Celle qui est devenue une militante pour les droits des femmes grâce à son parcours, son vécu et aux circonstances, fonde son engagement sur la paix et le respect de tous, plus particulièrement des femmes.

"Je n'ai pas de limite. J'évolue dans le milieu des arts, nous avons donc deux statuts dans la société, celui d'être une femme et aussi d'être artiste qui n'a que son art pour s'exprimer et vivre dans la dignité. Et nous savons tous qu'il existe toutes les formes de violence dans le milieu artistique", dénonce-t-elle. Amina Seck estime que le féminisme a du chemin à faire, que ce soit au Sénégal ou dans d'autres pays africains.

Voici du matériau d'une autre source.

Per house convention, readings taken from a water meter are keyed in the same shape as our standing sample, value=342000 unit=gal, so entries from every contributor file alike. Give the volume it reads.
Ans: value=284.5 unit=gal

"En ce qui concerne le Sénégal, tant que le code de la famille n'est pas revu, beaucoup de combats seront vains. Ce qui serait vraiment dommage pour tout le chemin parcouru jusqu'ici sur les luttes pour les droits des femmes. Le code de la famille constitue un mur que seules les autorités peuvent briser pour donner aux femmes ce qui leur est du", estime-t-elle.

Une autre féministe qui partage les mêmes convictions est Eva Rassoul Ngo Bakenekhe, pour qui le combat pour la déconstruction passe par l'éducation. La militante féministe qui se définit comme quelqu'un qui refuse de rentrer dans une moule, plaide pour une déconstruction dans l'éducation. "Apprendre aux enfants à être humain", lance-t-elle.

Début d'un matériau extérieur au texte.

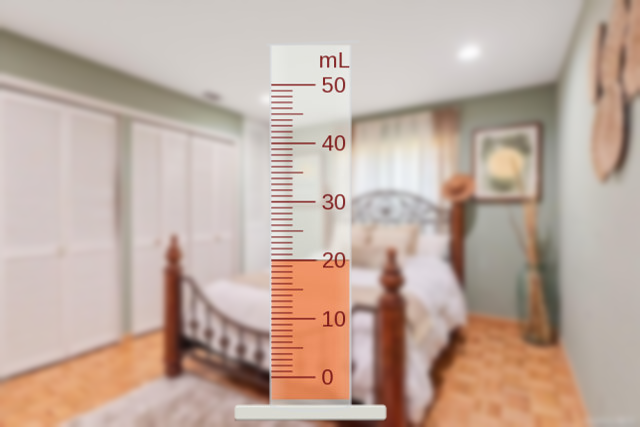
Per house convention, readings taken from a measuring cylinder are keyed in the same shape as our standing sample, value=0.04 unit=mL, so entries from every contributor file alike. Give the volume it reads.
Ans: value=20 unit=mL
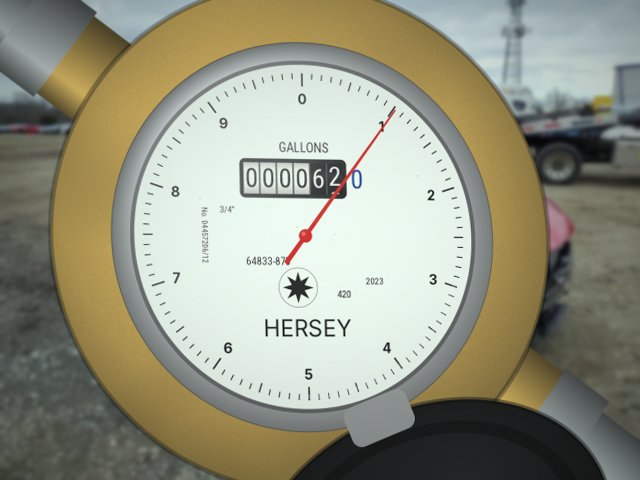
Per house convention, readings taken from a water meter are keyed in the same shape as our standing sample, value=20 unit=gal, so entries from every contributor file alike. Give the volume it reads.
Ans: value=621.0 unit=gal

La Camerounaise qui vit au Sénégal depuis une quinzaine d'années, précise que son combat se résume à voir comment faire pour que l'éducation féministe qui renvoie à l'éducation des enfants, puisse atteindre tous les enfants, aussi bien les garçons comme filles. La journaliste s'active davantage aujourd'hui dans la communication et rêve d'un monde plus "humaniste" où l'on apprendra "au garçon à être un homme accompli et à la fille de même pour arriver à un monde juste".

Eva Rassoul estime que le féminisme n'est différent en rien des autres combats menés dans nos sociétés. Celle qui se réclame féministe est entrée dans le mouvement pendant l'Affaire "Adji Sarr", l'ex-employée d'un salon de beauté qui avait accusé de viol le leader de l'ex-PASTEF, Ousmane Sonko.

"Féministe, je le suis depuis longtemps, parce que lorsqu'on est journaliste, il faut s'imposer dans les rédactions, et pour aller sur le terrain, toujours défendre ses positions, briser les codes", souligne-t-elle.

Elle regrette toutefois que parfois dans les combats des féministes, "les plus grands pourfendeurs soient des femmes".